Final Fantasy 7 made chocobos central to key plot points and an in-depth minigame. Winning a chocobo race at the Gold Saucer was necessary for Cloud and his team to escape Corel Prison, and wild chocobos could be tamed by distracting them with Gysahl greens during battle. Additionally, a long process of breeding and training chocobos paid off by giving the party access to several breeds capable of reaching spots on the map even the Highwind couldn't go – notably a small island where you could obtain the powerful Knights Of The Round materia.
In Final Fantasy 8, Japanese players and import-savvy Westerners could play a chocobo-themed minigame on the PS1 PocketStation accessory. Final Fantasy 9 kept the minigame tradition going by including treasure hunts that you could only complete by riding a chocobo to the correct coordinates on the world map.

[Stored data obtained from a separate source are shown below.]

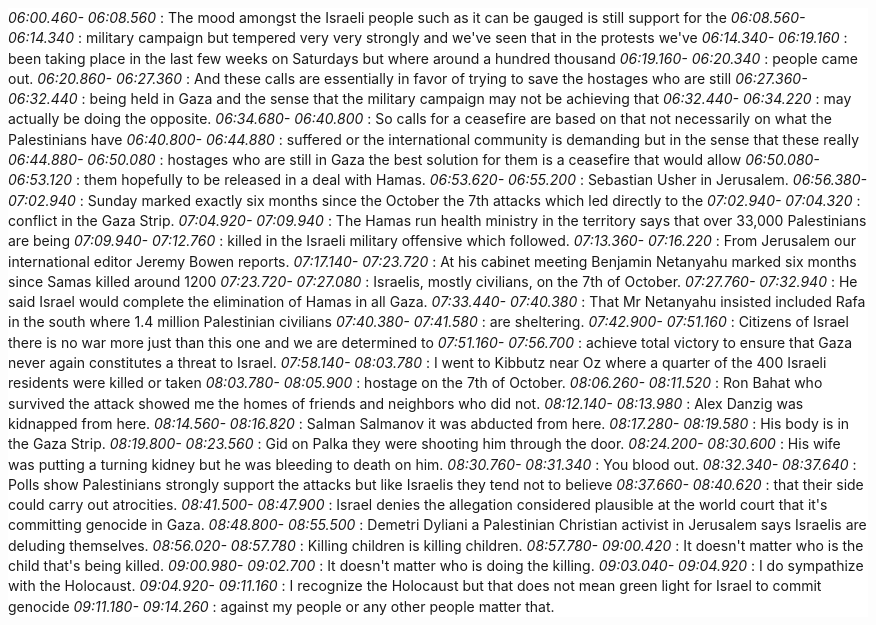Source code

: *06:00.460- 06:08.560* :  The mood amongst the Israeli people such as it can be gauged is still support for the
*06:08.560- 06:14.340* :  military campaign but tempered very very strongly and we've seen that in the protests we've
*06:14.340- 06:19.160* :  been taking place in the last few weeks on Saturdays but where around a hundred thousand
*06:19.160- 06:20.340* :  people came out.
*06:20.860- 06:27.360* :  And these calls are essentially in favor of trying to save the hostages who are still
*06:27.360- 06:32.440* :  being held in Gaza and the sense that the military campaign may not be achieving that
*06:32.440- 06:34.220* :  may actually be doing the opposite.
*06:34.680- 06:40.800* :  So calls for a ceasefire are based on that not necessarily on what the Palestinians have
*06:40.800- 06:44.880* :  suffered or the international community is demanding but in the sense that these really
*06:44.880- 06:50.080* :  hostages who are still in Gaza the best solution for them is a ceasefire that would allow
*06:50.080- 06:53.120* :  them hopefully to be released in a deal with Hamas.
*06:53.620- 06:55.200* :  Sebastian Usher in Jerusalem.
*06:56.380- 07:02.940* :  Sunday marked exactly six months since the October the 7th attacks which led directly to the
*07:02.940- 07:04.320* :  conflict in the Gaza Strip.
*07:04.920- 07:09.940* :  The Hamas run health ministry in the territory says that over 33,000 Palestinians are being
*07:09.940- 07:12.760* :  killed in the Israeli military offensive which followed.
*07:13.360- 07:16.220* :  From Jerusalem our international editor Jeremy Bowen reports.
*07:17.140- 07:23.720* :  At his cabinet meeting Benjamin Netanyahu marked six months since Samas killed around 1200
*07:23.720- 07:27.080* :  Israelis, mostly civilians, on the 7th of October.
*07:27.760- 07:32.940* :  He said Israel would complete the elimination of Hamas in all Gaza.
*07:33.440- 07:40.380* :  That Mr Netanyahu insisted included Rafa in the south where 1.4 million Palestinian civilians
*07:40.380- 07:41.580* :  are sheltering.
*07:42.900- 07:51.160* :  Citizens of Israel there is no war more just than this one and we are determined to
*07:51.160- 07:56.700* :  achieve total victory to ensure that Gaza never again constitutes a threat to Israel.
*07:58.140- 08:03.780* :  I went to Kibbutz near Oz where a quarter of the 400 Israeli residents were killed or taken
*08:03.780- 08:05.900* :  hostage on the 7th of October.
*08:06.260- 08:11.520* :  Ron Bahat who survived the attack showed me the homes of friends and neighbors who did not.
*08:12.140- 08:13.980* :  Alex Danzig was kidnapped from here.
*08:14.560- 08:16.820* :  Salman Salmanov it was abducted from here.
*08:17.280- 08:19.580* :  His body is in the Gaza Strip.
*08:19.800- 08:23.560* :  Gid on Palka they were shooting him through the door.
*08:24.200- 08:30.600* :  His wife was putting a turning kidney but he was bleeding to death on him.
*08:30.760- 08:31.340* :  You blood out.
*08:32.340- 08:37.640* :  Polls show Palestinians strongly support the attacks but like Israelis they tend not to believe
*08:37.660- 08:40.620* :  that their side could carry out atrocities.
*08:41.500- 08:47.900* :  Israel denies the allegation considered plausible at the world court that it's committing genocide in Gaza.
*08:48.800- 08:55.500* :  Demetri Dyliani a Palestinian Christian activist in Jerusalem says Israelis are deluding themselves.
*08:56.020- 08:57.780* :  Killing children is killing children.
*08:57.780- 09:00.420* :  It doesn't matter who is the child that's being killed.
*09:00.980- 09:02.700* :  It doesn't matter who is doing the killing.
*09:03.040- 09:04.920* :  I do sympathize with the Holocaust.
*09:04.920- 09:11.160* :  I recognize the Holocaust but that does not mean green light for Israel to commit genocide
*09:11.180- 09:14.260* :  against my people or any other people matter that.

Final Fantasy 10 did away with the world map, changing the main function of chocobos. While they remained in the game and were often ridden by NPCs, the birds were largely used to navigate specific outdoor areas without fear of enemy attacks.

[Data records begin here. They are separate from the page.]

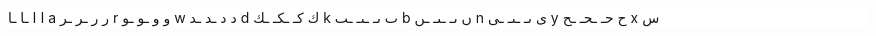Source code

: <td style="border: 2px solid red; border-right: none; background-color: green;">ا</td>
<td style="border: 2px solid red; border-left: none; background-color: green;">ا</td>
<td style="border: 2px solid red; border-right: none; background-color: green;">ـا</td>
<td style="border: 2px solid red; border-left: none; background-color: green;">ـا</td>
<td>a</td>
</tr>
<tr>
<td style="border: 2px solid red; border-right: none;">ر</td>
<td style="border: 2px solid red; border-left: none;">ر</td>
<td style="border: 2px solid red; border-right: none;">ـر</td>
<td style="border: 2px solid red; border-left: none;">ـر</td>
<td>r</td>
</tr>
<tr>
<td style="border: 2px solid red; border-right: none; background-color: green;">و</td>
<td style="border: 2px solid red; border-left: none; background-color: green;">و</td>
<td style="border: 2px solid red; border-right: none; background-color: green;">ـو</td>
<td style="border: 2px solid red; border-left: none; background-color: green;">ـو</td>
<td>w</td>
</tr>
<tr>
<td style="border: 2px solid red; border-right: none; border-bottom: 2px dotted black;">د</td>
<td style="border: 2px solid red; border-left: none;">د</td>
<td style="border: 2px solid red; border-right: none;">ـد</td>
<td style="border: 2px solid red; border-left: none; border-bottom: 2px dotted black;">ـد</td>
<td>d</td>
</tr>
<tr>
<td style="border: 2px solid red; border-top: none;">ك</td>
<td style="background-color: green;">كـ</td>
<td style="background-color: green;">ـكـ</td>
<td style="border: 2px solid red; border-top: none;">ـك</td>
<td>k</td>
</tr>
<tr>
<td>ٮ</td>
<td style="border: 2px solid red; border-bottom: none;">ٮـ</td>
<td style="border: 2px solid red; border-bottom: none;">ـٮـ</td>
<td>ـٮ</td>
<td>b</td>
</tr>
<tr>
<td style="background-color: green;">ں</td>
<td style="border: 2px solid red; border-bottom: none; border-top: none;">ٮـ</td>
<td style="border: 2px solid red; border-bottom: none; border-top: none;">ـٮـ</td>
<td style="background-color: green;">ـں</td>
<td>n</td>
</tr>
<tr>
<td>ى</td>
<td style="border: 2px solid red; border-top: none;">ٮـ</td>
<td style="border: 2px solid red; border-top: none;">ـٮـ</td>
<td>ـى</td>
<td>y</td>
</tr>
<tr>
<td>ح</td>
<td>حـ</td>
<td>ـحـ</td>
<td>ـح</td>
<td>x</td>
</tr>
<tr>
<td>س</td>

In Final Fantasy 11, chocobos were among the many mounts players could obtain for their character. Final Fantasy 12 included dangerous wild chocobos as well as the ridable domestic variety, and mounted chocobo cavalry were a part of the various armies of Ivalice.
Chocobos became a prominent gameplay feature again in Final Fantasy 13, being necessary to reach areas of the Archylte Steppe on Gran Pulse. Sazh, one of the game's protagonists, kept a baby chocobo that nested in his hair. As Sazh's story progressed through Final Fantasy 13-2 and Lightning Returns, the tiny chocobo gained human intelligence and strange powers. Near the end of Lightning Returns, Chocolina reveals to Lightning that she is the baby chocobo protected by Sazh.
Final Fantasy 14 once again includes chocobos as player mounts and even as battle companions, and PvP chocobo races are a popular minigame. Final Fantasy 15, despite relying on Noctis' car for most overland travel, nevertheless saw the Kingsguard use chocobos for off-road adventuring every now and then.
Chocobos In Spinoffs
In 1997, Square released a spinoff called Chocobo's Dungeon featuring cutesy character designs of classic Final Fantasy beasts and archetypes. As its name suggests, it's a dungeon crawler starring a chocobo as the playable character. The sequel, Chocobo's Dungeon 2, was released in both Japan and North America in 1999. The chocobo would be accompanied by friends such as a moogle and a human White Mage named Shiroma.
1999 also saw the release of Chocobo Racing, a kart racer meant to compete with Mario Kart and Crash Team Racing. It featured the same aesthetic as Chocobo's Dungeon and a sequel, Chocobo Racing GP, was released in 2022.
Chocobos are often seen as Easter eggs in non-Final Fantasy Square Enix titles, such as Legend of Mana, as well as in crossovers between Square Enix and other developers. For example, in a crossover promotion between Final Fantasy 14 and Assassin's Creed: Origins, Assassin's Creed players could earn a bird-like "chocobo camel" mount for Bayek.